According to the head-hunting agency insider, the global financial crisis of the recent years forced foreign financial institutions to take belt-tightening measures including layoffs on a large scale. Especially in the Japanese market, which has remained stagnant, he says, these institutions have either ceased or reduced their operations in Japan and can no longer afford to hire high-paid personnel.

This situation has changed in past months as financial markets suddenly rebounded due primarily to Abe’s economic policy known as Abenomics. This has thrown foreign financial institutions, which had greatly cut down on their personnel, into a panic, forcing them to reinforce their business activities in Tokyo. The moves have created the fear among those who have managed to stay on their jobs in Tokyo with foreign financial institutions that their turn to be replaced may come in this new round of head-hunting.

Within the BOJ, it appears quite likely that self-contradiction and dissatisfaction among BOJ officials will surface more vividly every time the “easy money policy of unprecedented dimensions” is further expanded. Indeed, all of the BOJ’s policymakers who had supported Shirakawa have already made a complete about-face to support Kuroda.

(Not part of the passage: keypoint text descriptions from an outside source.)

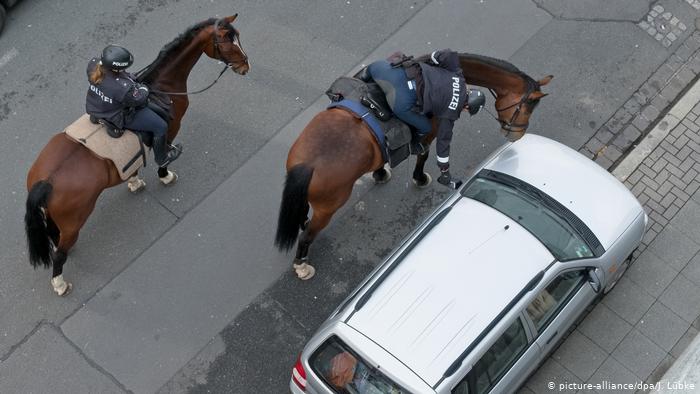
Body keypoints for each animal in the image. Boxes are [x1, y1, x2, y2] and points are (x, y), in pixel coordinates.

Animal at [24, 16, 249, 298]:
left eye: (238, 36)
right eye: (228, 43)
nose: (246, 66)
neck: (161, 87)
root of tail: (46, 181)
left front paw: (133, 180)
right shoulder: (169, 128)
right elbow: (164, 153)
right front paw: (165, 174)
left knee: (56, 238)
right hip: (75, 220)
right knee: (60, 256)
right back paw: (60, 283)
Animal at [274, 53, 552, 280]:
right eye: (527, 106)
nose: (516, 134)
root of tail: (307, 164)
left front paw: (380, 172)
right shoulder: (434, 129)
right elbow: (426, 153)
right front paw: (422, 177)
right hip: (329, 207)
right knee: (307, 236)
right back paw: (302, 265)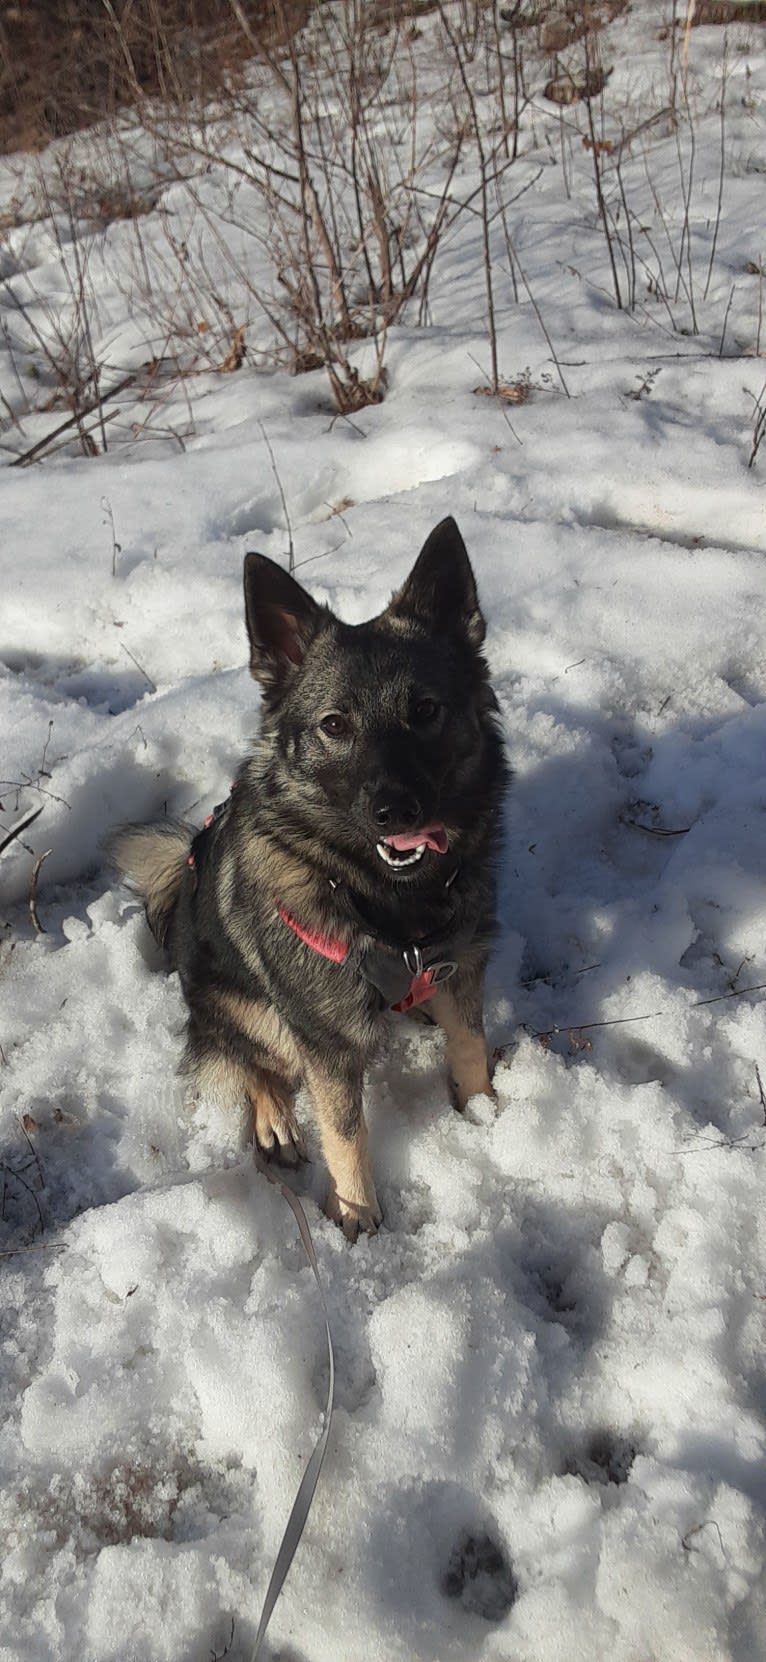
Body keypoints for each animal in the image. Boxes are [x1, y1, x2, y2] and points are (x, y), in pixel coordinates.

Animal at [105, 515, 501, 1236]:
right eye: (334, 725)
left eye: (425, 710)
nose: (395, 809)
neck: (387, 901)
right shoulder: (325, 1041)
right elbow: (345, 1130)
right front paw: (356, 1214)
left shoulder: (462, 969)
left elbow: (468, 1046)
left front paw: (486, 1115)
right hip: (251, 1009)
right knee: (248, 1062)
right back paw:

If the bias associated with massive quantitative easing aimed at achieving 2 percent inflation in two years extends to lower, working-level officials of the BOJ, they may have no other choice but to distort various economic predictions in the BOJ’s biannual report on the nation’s economic and price conditions. These officials, who take pride in accurate analysis, will be forced to undergo a loyalty test. It is easy to imagine their feelings of disappointment.

If stock prices go up further with the expansion of quantitative easing, it could very well trigger a bubble in the real estate market, which in turn could draw in foreign financial institutions intent on making a killing. It would be no surprise if these institutions make strenuous efforts to lure elite BOJ staff to their payrolls.

Should talented strategists of the central bank become tools of foreign financial institutions and start pursuing the path of greed, that would constitute a huge and unacceptable loss to the nation.

During the previous economic crises and until around the time Abe formed the government late last year, much concern was expressed about the BOJ losing its independence under political pressure. Things appear to have calmed down at least temporarily under Kuroda’s governorship. But the BOJ’s crisis has not gone away.

Members of the BOJ policy board from the days of Gov. Shirakawa made an about-face in their creed, in unison, at their meeting in April. This means that working-level personnel inside the BOJ have been cut off. If the drain on human resources continues on an unprecedented scale, what the central bank will face is not the loss of its independence but a total structural collapse. The BOJ’s biggest-ever crisis is approaching.

This is an abridged translation of an article from the June issue of Sentaku, a monthly magazine covering Japanese political, social and economic scenes.